*How to complete this task*
Your copy should repeat the data that follows exactly and contain no image.

*Source material*
***
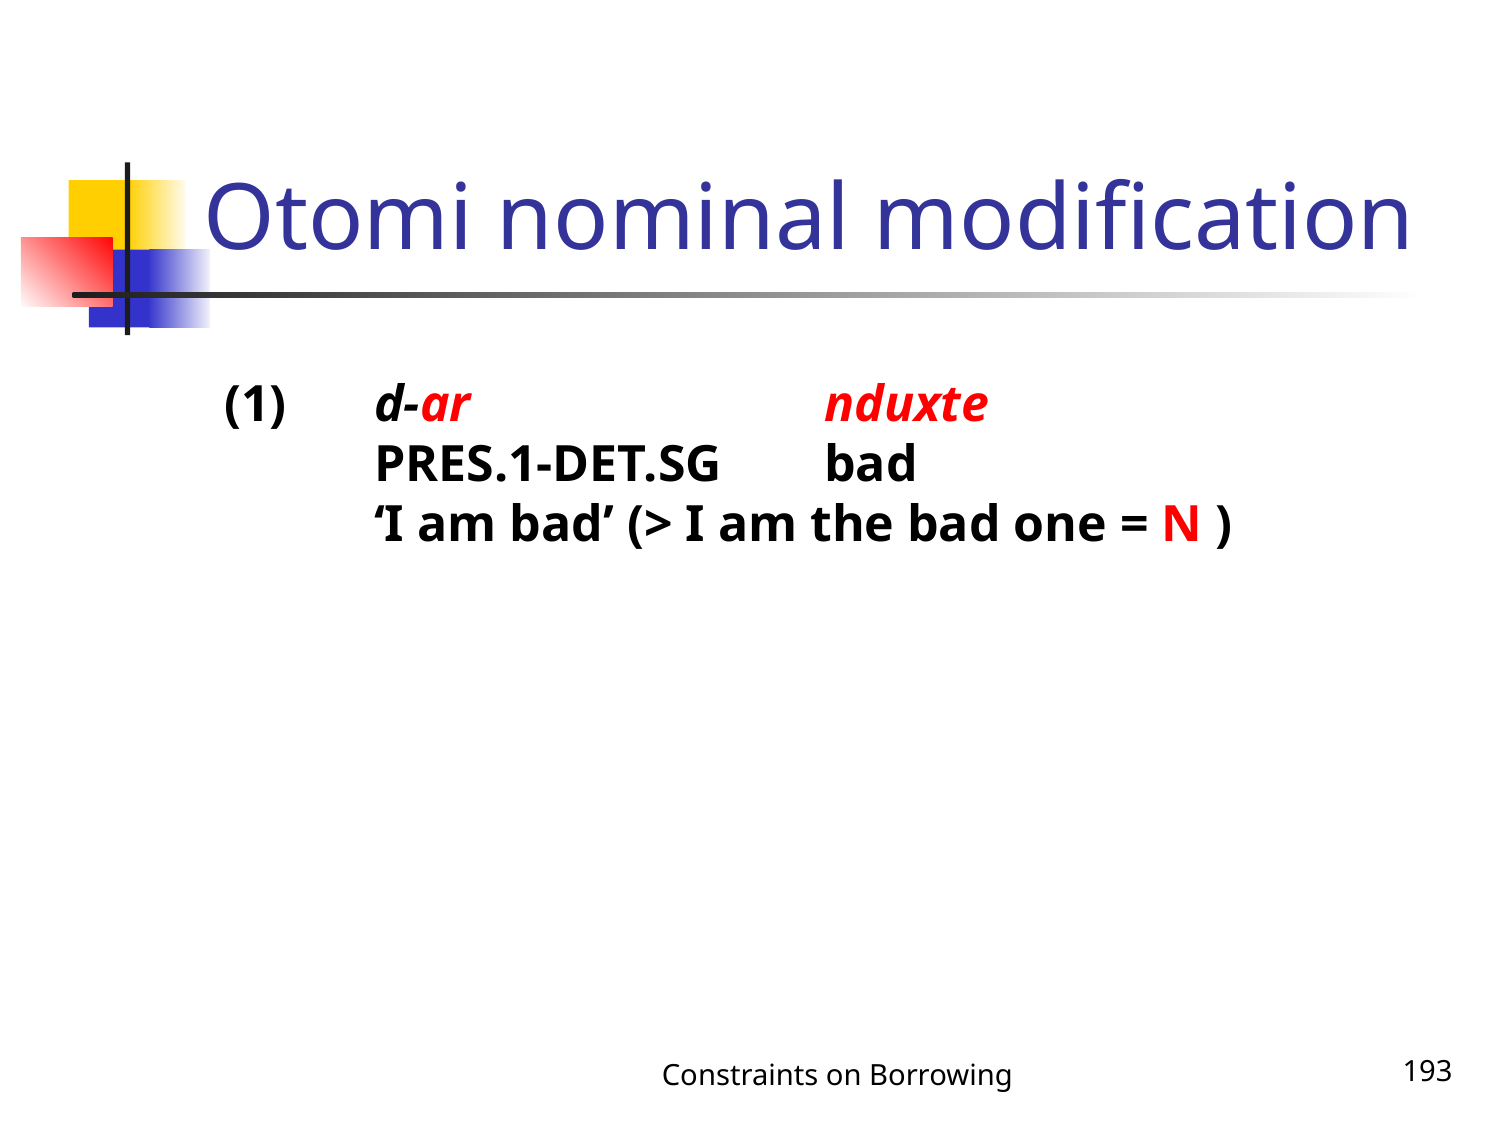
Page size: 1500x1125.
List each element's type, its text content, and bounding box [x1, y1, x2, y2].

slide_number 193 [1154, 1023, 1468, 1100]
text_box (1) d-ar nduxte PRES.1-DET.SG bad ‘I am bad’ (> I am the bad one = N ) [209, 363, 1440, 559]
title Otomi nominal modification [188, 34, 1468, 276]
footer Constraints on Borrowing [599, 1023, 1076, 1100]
***
*Answer for the task*
Page size: 1500x1125.
List each element's type, its text content, and bounding box [x1, y1, x2, y2].

slide_number 193 [1154, 1023, 1468, 1100]
text_box (1) d-ar nduxte PRES.1-DET.SG bad ‘I am bad’ (> I am the bad one = N ) [209, 363, 1440, 559]
title Otomi nominal modification [188, 34, 1468, 276]
footer Constraints on Borrowing [599, 1023, 1076, 1100]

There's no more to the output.